For just $200, someone can purchase a COVID-19 Antigen Rapid Test kit at a pharmacy.
At least that was the experience of one woman who visited a Port-of-Spain drugstore yesterday.
“I saw on TikTok that you guys are selling Rapid Antigen Test…I’d like to get one, please,” the woman asked.
Without hesitation, the saleswoman behind the counter pulled out the test with the brand name Hightop and sold it to the customer, who asked if there were specific instructions to use the test that was made in China.
“All the instructions on it…you swabbing the same way like in the hospital,” the worker said.
She could not say whether their pharmacy was the only one selling the home kits.
Last week, Minister of Health Terrence Deyalsingh said home testing kits would soon come to Trinidad and Tobago and importers could apply to the Chemistry, Food and Drugs Division to bring them in.
Guardian Media reached out to Ministry of Health officials about approvals for sale to the public and the minister responded via WhatsApp to say he passed the “technical questions” to the Chief Medical Officer Dr Roshan Parasram.
Parasram was also contacted but up until press time we received no further response.
Head of the Pharmacy Board Andrew Rahaman said he had no idea that pharmacies were given the green light to sell COVID-19 home testing kits but said they were not the ones to blame.
“I don’t work Customs so I don’t know how it came into the country,” Rahaman said.
The head of the Board said since the minister’s announcement last week, pharmacies started contacting him to ask when the sale of the home kits would begin but he said he got no official word from the Ministry of Health.
“I was supposed to get information on what is the process. When that happened I started hearing that there was a wholesaler in Trinidad, a well-known one, a legitimate one, that had the test in Trinidad already,” he revealed.
Rahaman said his only conclusion was that the wholesaler started sales when the minister made the announcement.
“The onus would be on the wholesalers to get the authority to import and the authority to resell to pharmacies,” he said.
The pharmacist said there is a possibility that approvals were given by the Ministry of Health but if no official body or the wholesalers know how the Rapid Antigen Tests reached behind pharmacy counters it could have been brought here illegally.

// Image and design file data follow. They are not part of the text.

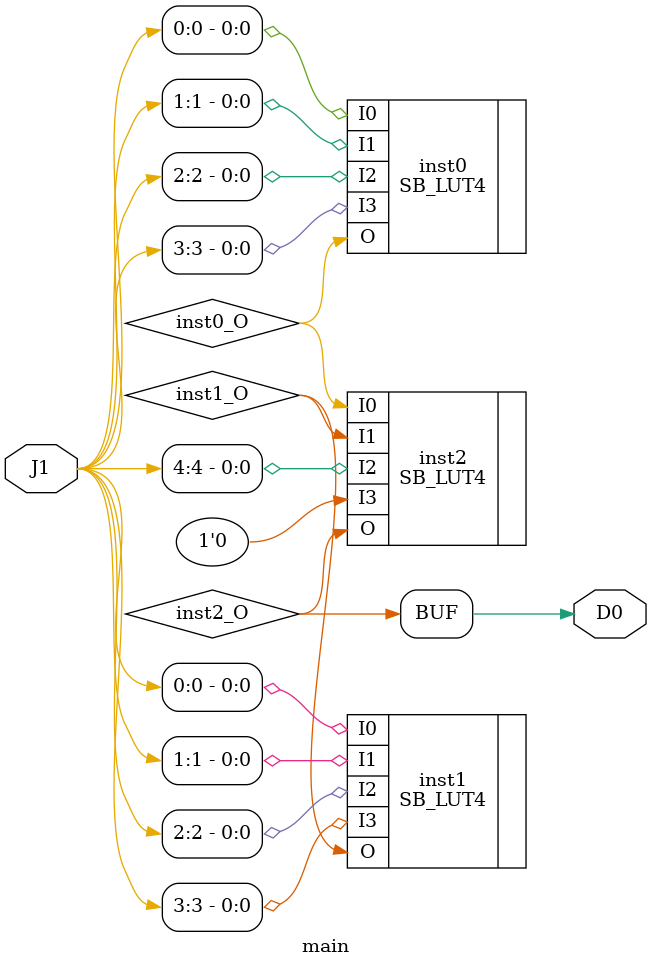
<source format=v>
module main (input [4:0] J1, output  D0);
wire  inst0_O;
wire  inst1_O;
wire  inst2_O;
SB_LUT4 #(.LUT_INIT(16'h0000)) inst0 (.I0(J1[0]), .I1(J1[1]), .I2(J1[2]), .I3(J1[3]), .O(inst0_O));
SB_LUT4 #(.LUT_INIT(16'h8000)) inst1 (.I0(J1[0]), .I1(J1[1]), .I2(J1[2]), .I3(J1[3]), .O(inst1_O));
SB_LUT4 #(.LUT_INIT(16'hCACA)) inst2 (.I0(inst0_O), .I1(inst1_O), .I2(J1[4]), .I3(1'b0), .O(inst2_O));
assign D0 = inst2_O;
endmodule


</source>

“I’m talking about suitcase traders now. How does it move from customers bond to suitcase traders’ hand without documentation?” he asked.
However it got here, Rahaman said he believes pharmacists should administer the tests to ensure that they’re done accurately and the results are submitted to the Ministry of Health.
“I am hoping that the only ones that they approve are the ones that are not as invasive to have to go to the back of the throat because someone administering for themselves, they will not be able to send it far back enough to get the proper sample,” he explained.
The Hightop one-step test with instructions that suggest it be done by a health professional gives results in 15 minutes.
It came with a swab to insert in a nose for 15 seconds, an extraction reagent (mixture) to dip the swab in and shake for ten seconds and the rapid test to drop the mixture in afterwards. The person then waits to see whether there is one line (negative) or two lines (positive). Instructions came in several languages.